Reti: 11′ pt Simonetti (R), 29′ pt Gomez (R), 22′ st Ciccone (G).

Note: Espulso Cazzola al 35′ st per condotta violenta. Ammoniti: Pavan (R), Di Gennaro (R), Dierna (G), Ciccone (G), Mattioli (R). Recupero: 0′ pt; 5’st.

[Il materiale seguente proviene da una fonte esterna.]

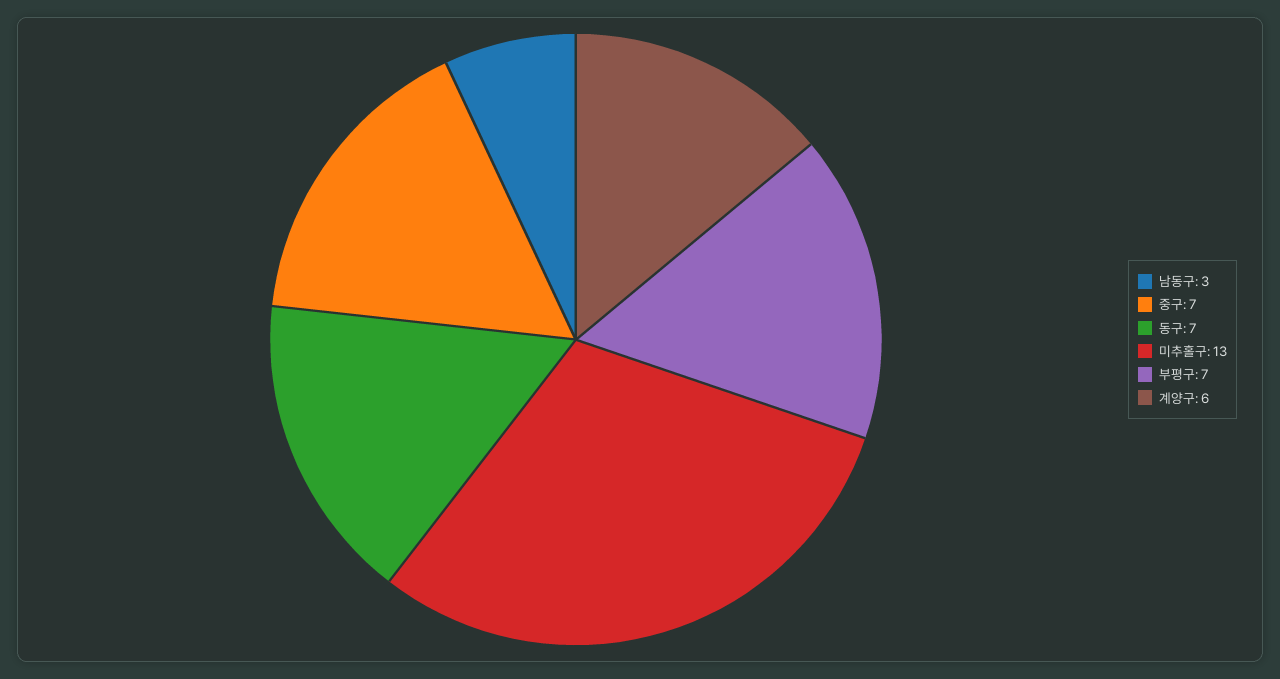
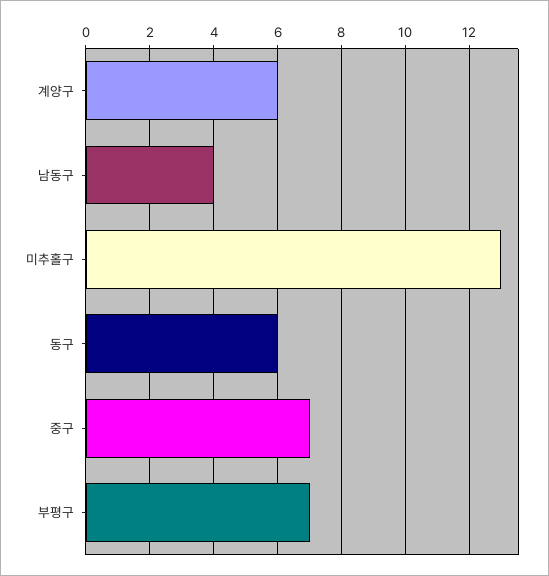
  {
-   "남동구": 3,
+   "남동구": 4,
    "중구": 7,
-   "동구": 7,
+   "동구": 6,
    "미추홀구": 13,
    "부평구": 7,
    "계양구": 6
  }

MEDA (MB) – Niente da fare per il Gubbio, che sotto un nubifragio non riesce a fermare la rivelazione Renate, momentaneamente al comando della graduatoria con 24 punti. I padroni di casa mettono subito le cose in chiaro e all’11’ si portano in vantaggio. Sugli sviluppi di un calcio d’angolo battuto da sinistra, Simonetti calcia al volo e sorprende Volpe (1-0). Al 22′ rasoterra di Ciccone all’interno dell’area lombarda, ma nessuno dei compagni riesce a dare la stoccata. I nerazzurri portano a due le lunghezze di vantaggio dagli uomini di Pagliari al 29′. Assist di Pavan per Gomez, che incorna e sigla la rete del raddoppio. Al 43′, Volpe para un pericoloso calcio di punizione brianzolo. Il Gubbio nella ripresa è indomabile e prova a riagganciare i rivali. Ciccone riduce il gap al 22′, battendo a due passi un inerme Di Gregorio. Al 31′ ci prova anche Marchi, ma l’estremo casalingo non si fa sorprendere impreparato. Al 34′ Cazzola si rende protagonista di un violento scontro con un avversario e il direttore di gara lo spedisce anticipatamente sotto la doccia. Nei minuti finali gli umbri provano il tutto per tutto, ma sono i lombardi a conquistare i tre punti.